### EXERCISE DESCRIPTION:
Find the string "filter" in the listing below and return each line it appears in.

### INPUT DATA:
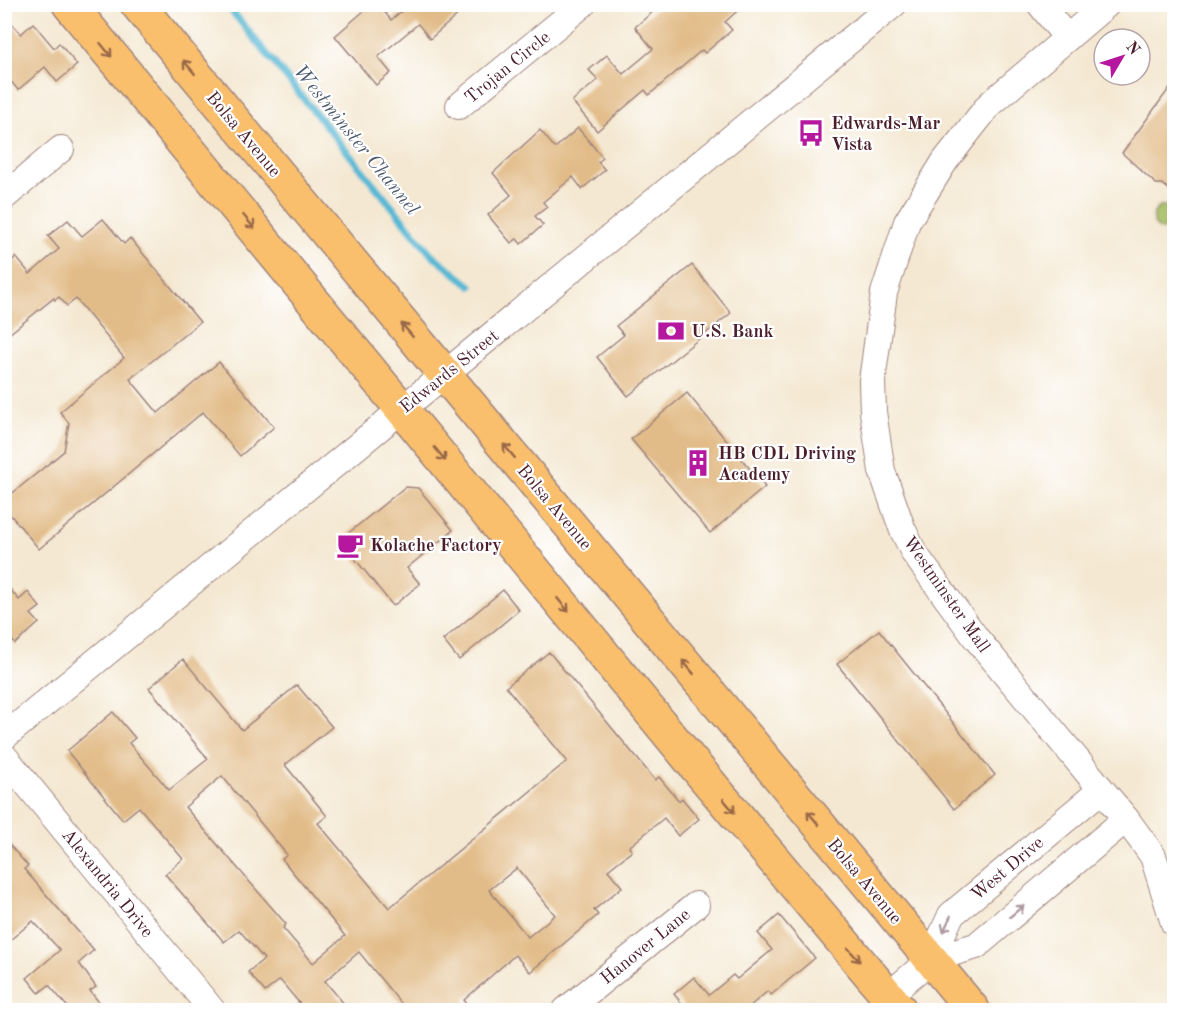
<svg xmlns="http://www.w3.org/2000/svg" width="1179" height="1015" viewBox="0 0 1179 1015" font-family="'Old Standard TT',serif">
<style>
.green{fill:#a5bd62;stroke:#786e46;stroke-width:1.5}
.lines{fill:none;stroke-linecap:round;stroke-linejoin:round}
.stream{stroke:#56b8d4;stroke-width:7}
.building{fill:#e2bc88;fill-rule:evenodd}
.minor-casing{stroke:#9f847e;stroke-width:28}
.major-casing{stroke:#9f847e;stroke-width:36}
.minor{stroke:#fff;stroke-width:26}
.major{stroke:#f9bf6c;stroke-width:33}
.oneway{stroke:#996748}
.oneway2{stroke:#ae9aa0}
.labels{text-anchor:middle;stroke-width:4.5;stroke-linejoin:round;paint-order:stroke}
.street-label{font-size:18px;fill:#4a1f2b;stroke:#fff}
.poi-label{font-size:18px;font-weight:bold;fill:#4a1f2b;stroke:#fff;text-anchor:start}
.water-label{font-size:20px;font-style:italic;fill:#4f5c6f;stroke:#fff}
</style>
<rect width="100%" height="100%" fill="#fff"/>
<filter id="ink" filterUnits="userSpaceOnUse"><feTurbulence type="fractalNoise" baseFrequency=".0167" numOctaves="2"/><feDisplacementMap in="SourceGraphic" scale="12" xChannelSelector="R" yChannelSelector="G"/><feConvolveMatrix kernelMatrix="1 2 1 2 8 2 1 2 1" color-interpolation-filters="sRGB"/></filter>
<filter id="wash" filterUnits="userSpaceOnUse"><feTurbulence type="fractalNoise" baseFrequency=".008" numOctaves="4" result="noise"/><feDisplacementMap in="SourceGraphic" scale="24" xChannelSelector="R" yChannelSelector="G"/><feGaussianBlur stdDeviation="1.35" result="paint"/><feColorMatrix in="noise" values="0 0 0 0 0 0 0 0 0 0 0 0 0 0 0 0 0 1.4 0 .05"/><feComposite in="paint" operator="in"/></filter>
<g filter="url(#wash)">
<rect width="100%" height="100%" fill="#f4e8d2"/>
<circle class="green" cx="1165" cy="218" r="12"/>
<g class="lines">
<polyline class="stream" points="226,4 431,254 471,286"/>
</g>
<g id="blocks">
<g class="building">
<polygon points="372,4 378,4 391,20 404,9 401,4 470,4 430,39 418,24 378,57 391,73 376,85 335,36"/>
<polygon points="662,4 745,4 725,22 732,30 705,53 702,50 649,95 645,90 597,131 572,101 598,80 589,70 607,55 623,74 653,49 635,27"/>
<polygon points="4,14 21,34 33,23 54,48 59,43 77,65 57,82 45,67 18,90 4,73"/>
<polygon points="1174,82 1174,193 1162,184 1156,184 1122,153"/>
<polygon points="578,128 603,158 598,162 605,170 582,189 573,177 543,202 547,207 535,216 543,225 521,244 517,239 511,243 488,215 511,195 493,173 540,130 555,148"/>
<polygon points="103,219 124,244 130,238 200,322 130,379 158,413 219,362 274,427 240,456 203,412 39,549 4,507 4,500 64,451 69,423 60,412 124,358 76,299 67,306 59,297 55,300 54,298 4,338 4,267 16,257 30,274 59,249 48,236 68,220 82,236"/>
<polygon points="692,265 731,313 628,396 597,357 624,335 616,326"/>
<polygon points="687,393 765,487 710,533 631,439"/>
<polygon points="405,487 418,488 453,530 407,568 420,584 393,606 340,540"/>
<polygon points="4,582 19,600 28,592 40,607 31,614 39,623 15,644 4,631"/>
<polygon points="503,590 519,610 459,660 443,640"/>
<polygon points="879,630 995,775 954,809 837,664"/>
<path d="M549 652 655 780 659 777 679 801 682 798 699 819 678 836 664 818 629 847 632 851 608 870 622 887 594 910 598 915 530 972 515 955 464 1000 473 1011H407L359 952 325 981 350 1011H306L280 980 265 992 248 972 264 959 239 930 224 942 165 874 183 859 139 807 123 820 67 751 113 712 135 738 129 743 169 790 208 759 149 688 183 659 242 730 297 685 332 727 285 765 327 816 318 823 389 908 567 761 506 687ZM222 776 287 855 282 859 345 936 313 963 283 928 286 924 185 807ZM517 868 555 915 528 937 489 890Z"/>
<polygon points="4,839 28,866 24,869 94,950 79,963 96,987 90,991 106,1011 71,1011 49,985 39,993 27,978 60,950 33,921 4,945"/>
<polygon points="779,915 815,958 771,995 768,991 744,1011 688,1011 674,994 694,977 709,995 733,975 737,979 772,950 758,933"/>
</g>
</g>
</g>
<g filter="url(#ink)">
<use href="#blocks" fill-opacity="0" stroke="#9f847e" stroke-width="1.5"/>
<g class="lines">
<defs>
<g id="minor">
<polyline points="1040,4 1067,38"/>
<polyline points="1107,4 989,105 945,161 907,222 884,293 872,381 873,412 882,471 902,528 914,553 976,638 1126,819 1153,856 1174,923"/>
<polyline points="459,106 583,4"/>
<polyline points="4,197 61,149"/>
<polyline points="4,737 894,4"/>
<polyline points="4,756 212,1010"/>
<polyline points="931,959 951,915 1101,790"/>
<polyline points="888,996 931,959 976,946 1126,819"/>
<polyline points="566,1010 696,905"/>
</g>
<g id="major">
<polyline points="69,4 691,761 900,1010"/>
<polyline points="137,4 973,1010"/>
</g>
</defs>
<use href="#minor" class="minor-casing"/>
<use href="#major" class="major-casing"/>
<use href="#minor" class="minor"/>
<use href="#major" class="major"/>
</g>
<defs><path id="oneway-shaft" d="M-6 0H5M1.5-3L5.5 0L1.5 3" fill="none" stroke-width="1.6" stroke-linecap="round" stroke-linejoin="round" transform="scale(1.5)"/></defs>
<g class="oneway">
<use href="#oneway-shaft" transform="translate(106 50) rotate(51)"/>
<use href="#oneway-shaft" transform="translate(189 67) rotate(-130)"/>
<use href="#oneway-shaft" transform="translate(249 222) rotate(51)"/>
<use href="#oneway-shaft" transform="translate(407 330) rotate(-130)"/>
<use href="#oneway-shaft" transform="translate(509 451) rotate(-130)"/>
<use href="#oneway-shaft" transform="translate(440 454) rotate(51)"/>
<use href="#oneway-shaft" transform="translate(563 605) rotate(50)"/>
<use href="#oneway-shaft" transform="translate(688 667) rotate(-130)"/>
<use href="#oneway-shaft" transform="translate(729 806) rotate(50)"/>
<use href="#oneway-shaft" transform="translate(813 818) rotate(-130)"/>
<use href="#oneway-shaft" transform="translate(854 955) rotate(49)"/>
</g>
<g class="oneway2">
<use href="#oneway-shaft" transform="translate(1017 911) rotate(-40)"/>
<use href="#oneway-shaft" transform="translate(947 924) rotate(115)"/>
</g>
</g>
<defs>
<symbol id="bus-bare" viewBox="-9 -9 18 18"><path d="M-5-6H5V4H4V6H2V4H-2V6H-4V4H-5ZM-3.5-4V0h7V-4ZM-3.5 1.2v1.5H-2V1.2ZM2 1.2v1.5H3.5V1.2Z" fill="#b5179e" stroke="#fff" stroke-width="2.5" paint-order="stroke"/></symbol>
<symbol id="bank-bare" viewBox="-9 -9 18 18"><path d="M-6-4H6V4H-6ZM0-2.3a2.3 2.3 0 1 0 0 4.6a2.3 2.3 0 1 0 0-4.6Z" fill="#b5179e" stroke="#fff" stroke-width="2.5" paint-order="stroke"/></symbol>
<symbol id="building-bare" viewBox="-9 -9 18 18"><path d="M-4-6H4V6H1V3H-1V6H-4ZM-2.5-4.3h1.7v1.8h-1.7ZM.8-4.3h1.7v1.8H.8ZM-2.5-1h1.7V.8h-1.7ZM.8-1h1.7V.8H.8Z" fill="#b5179e" stroke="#fff" stroke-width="2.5" paint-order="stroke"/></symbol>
<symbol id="cafe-bare" viewBox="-9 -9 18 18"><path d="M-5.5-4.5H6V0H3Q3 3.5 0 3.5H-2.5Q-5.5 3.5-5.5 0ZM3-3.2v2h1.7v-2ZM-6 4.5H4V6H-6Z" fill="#b5179e" stroke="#fff" stroke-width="2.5" paint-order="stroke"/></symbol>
</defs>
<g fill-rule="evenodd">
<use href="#bus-bare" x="792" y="114" width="38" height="38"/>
<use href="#bank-bare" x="652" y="312" width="38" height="38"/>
<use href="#building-bare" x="679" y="444" width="38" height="38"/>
<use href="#cafe-bare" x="331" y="526" width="38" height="38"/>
</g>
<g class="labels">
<g class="street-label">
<text transform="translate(507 67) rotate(-39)" y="6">Trojan Circle</text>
<text transform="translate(244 134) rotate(50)" y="6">Bolsa Avenue</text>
<text transform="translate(449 371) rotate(-39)" y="6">Edwards Street</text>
<text transform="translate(555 507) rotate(50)" y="6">Bolsa Avenue</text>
<text transform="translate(947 594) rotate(55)" y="6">Westminster Mall</text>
<text transform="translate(1007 868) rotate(-40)" y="6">West Drive</text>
<text transform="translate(865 881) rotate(50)" y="6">Bolsa Avenue</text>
<text transform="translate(108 883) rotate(51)" y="6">Alexandria Drive</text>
<text transform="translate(645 946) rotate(-39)" y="6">Hanover Lane</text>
</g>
<g class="poi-label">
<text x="831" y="129">Edwards-Mar<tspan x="831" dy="21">Vista</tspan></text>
<text x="691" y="337">U.S. Bank</text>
<text x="718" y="459">HB CDL Driving<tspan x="718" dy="21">Academy</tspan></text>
<text x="370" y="551">Kolache Factory</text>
</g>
<g class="water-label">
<text transform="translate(357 139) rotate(51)" y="7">Westminster Channel</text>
</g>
</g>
<rect width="1179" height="1015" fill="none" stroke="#fff" stroke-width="24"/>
<g transform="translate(1122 57) rotate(51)"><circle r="28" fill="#ffffff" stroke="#b7a5aa" stroke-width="1.5"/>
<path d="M0-4.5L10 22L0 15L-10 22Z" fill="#b5179e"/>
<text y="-9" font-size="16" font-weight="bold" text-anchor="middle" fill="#4a1f2b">N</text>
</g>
</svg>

### SOLUTION TO THIS PROBLEM:
<filter id="ink" filterUnits="userSpaceOnUse"><feTurbulence type="fractalNoise" baseFrequency=".0167" numOctaves="2"/><feDisplacementMap in="SourceGraphic" scale="12" xChannelSelector="R" yChannelSelector="G"/><feConvolveMatrix kernelMatrix="1 2 1 2 8 2 1 2 1" color-interpolation-filters="sRGB"/></filter>
<filter id="wash" filterUnits="userSpaceOnUse"><feTurbulence type="fractalNoise" baseFrequency=".008" numOctaves="4" result="noise"/><feDisplacementMap in="SourceGraphic" scale="24" xChannelSelector="R" yChannelSelector="G"/><feGaussianBlur stdDeviation="1.35" result="paint"/><feColorMatrix in="noise" values="0 0 0 0 0 0 0 0 0 0 0 0 0 0 0 0 0 1.4 0 .05"/><feComposite in="paint" operator="in"/></filter>
<g filter="url(#wash)">
<g filter="url(#ink)">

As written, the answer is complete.